A comunicação escrita acontece de forma diferente entre pessoas surdas e ouvintes e, dessa forma, os professores bilíngues e os intérpretes podem levar o conhecimento aos estudantes com deficiência.

Nossa língua um é a Libras, e a língua dois, o português. É muito difícil fazer leituras sem tradução dos textos, pois a construção é diferente. Falta essa acessibilidade para que os surdos se sintam potentes e capazes de estar no mundo. É o que chamamos de fortalecimento da identidade surda", acrescenta Hermeson.

Hermeson propõe que os professores devem receber formação para se comunicar com segurança na língua falada e por meio dos sinais. Realidade que precisa ser ampliada em Fortaleza e no interior do Estado, como reforça o profissional. "As tecnologias podem ajudar muito nesse ensino, com vídeos aprofundando o ensino da sala de aula, além de pesquisas na web para o que está sendo ensinado possa ser visualizado", conclui.

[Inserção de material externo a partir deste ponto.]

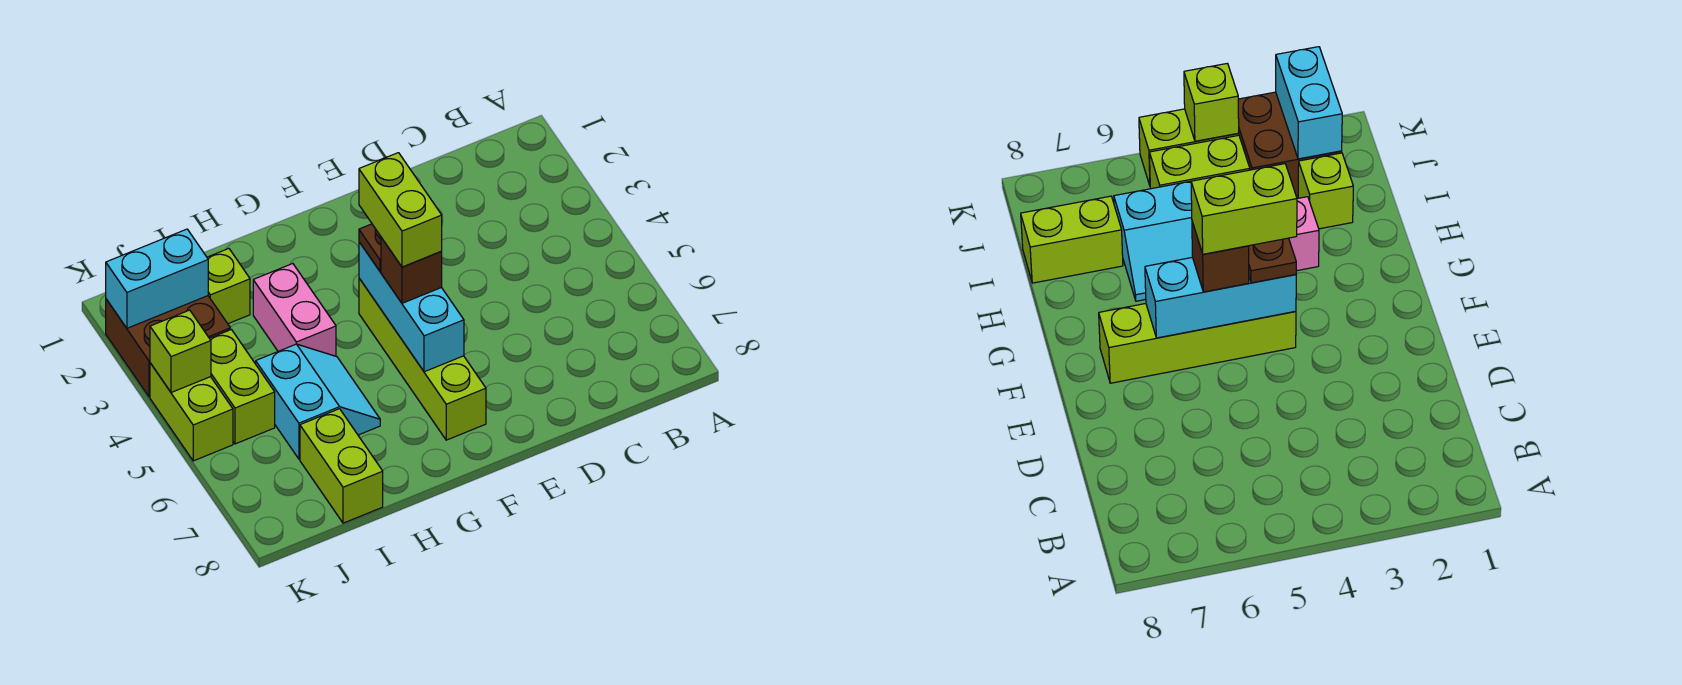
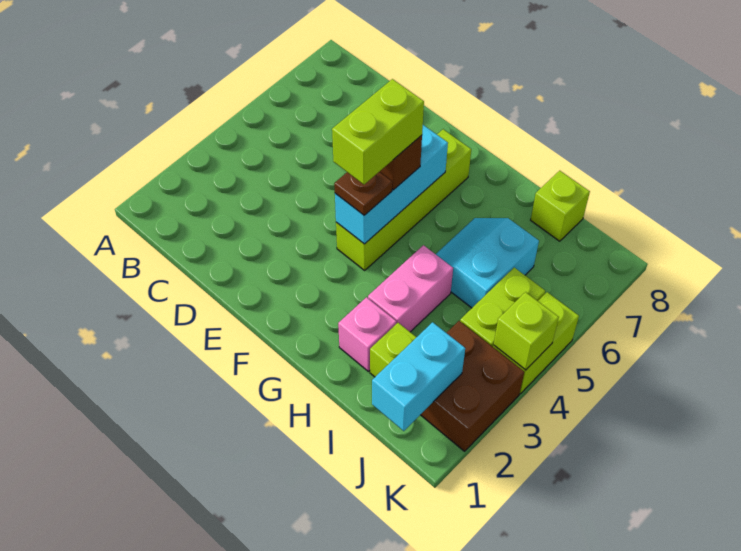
none -> pink brick H2 level 1
lime brick I7:I8 level 1 -> lime brick I8 level 1
cyan brick J2:K2 level 2 -> cyan brick J1:J2 level 2

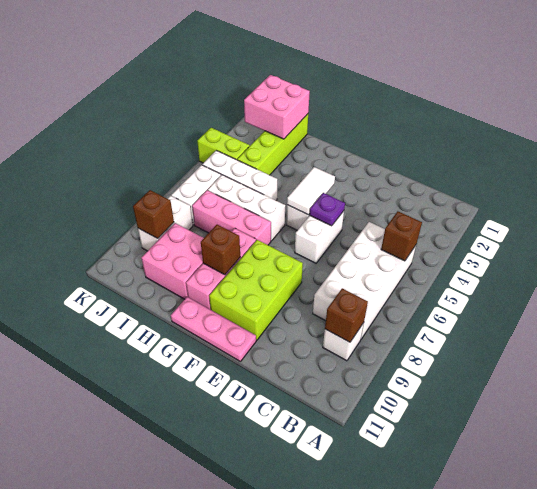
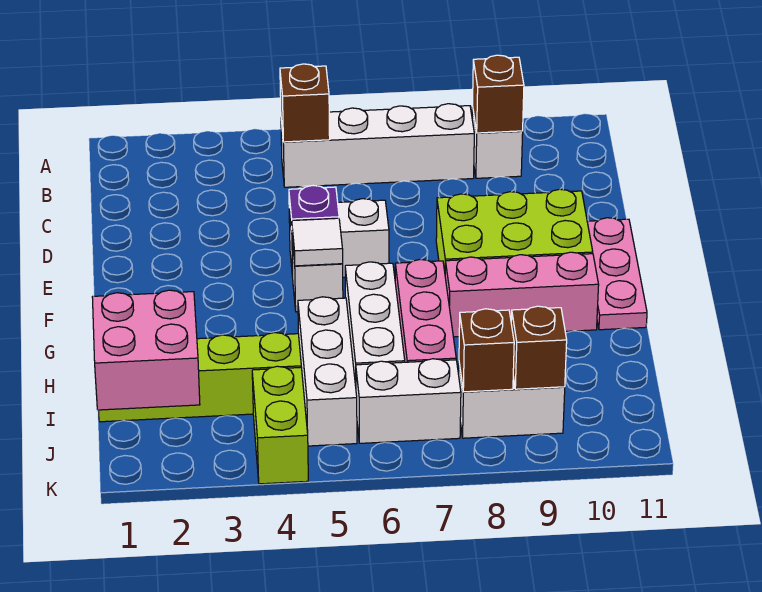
white brick B5:C8 level 1 -> white brick B5:B8 level 1
white tile F4:F5 level 2 -> white tile F5 level 2
brown brick G9 level 2 -> brown brick J8 level 2
pink brick H9:I10 level 1 -> none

Um ambiente onde professores ouvintes sinalizam Libras com segurança e passam a mensagem completa, tanto para alunos surdos quanto ouvintes, é o cenário ideal para a estudante Leila Camila. "Esse é um sonho que tenho, mas sei que todos são capazes de conseguir aprender e dar as suas aulas sinalizando em Libras, pois acredito em vocês professores", declara.

Airton Oliveira, presidente do Sindicato dos Estabelecimentos Particulares de Ensino do Ceará (Sinepe), reforça que as escolas particulares mantêm o calendário com aulas remotas e atividades à distância. Ele explica que, com mediação das famílias, os alunos com surdez são melhor atendidos.

"O importante é que os alunos estão sendo assistidos de forma remota, há recursos tecnológicos de contato, e assim nós temos alcançado essa interação com os alunos com algum tipo de deficiência auditiva", acrescenta. Além disso, o presidente analisa que a maioria dos estudantes surdos da rede privada está em escolas especializadas para ensino acessível.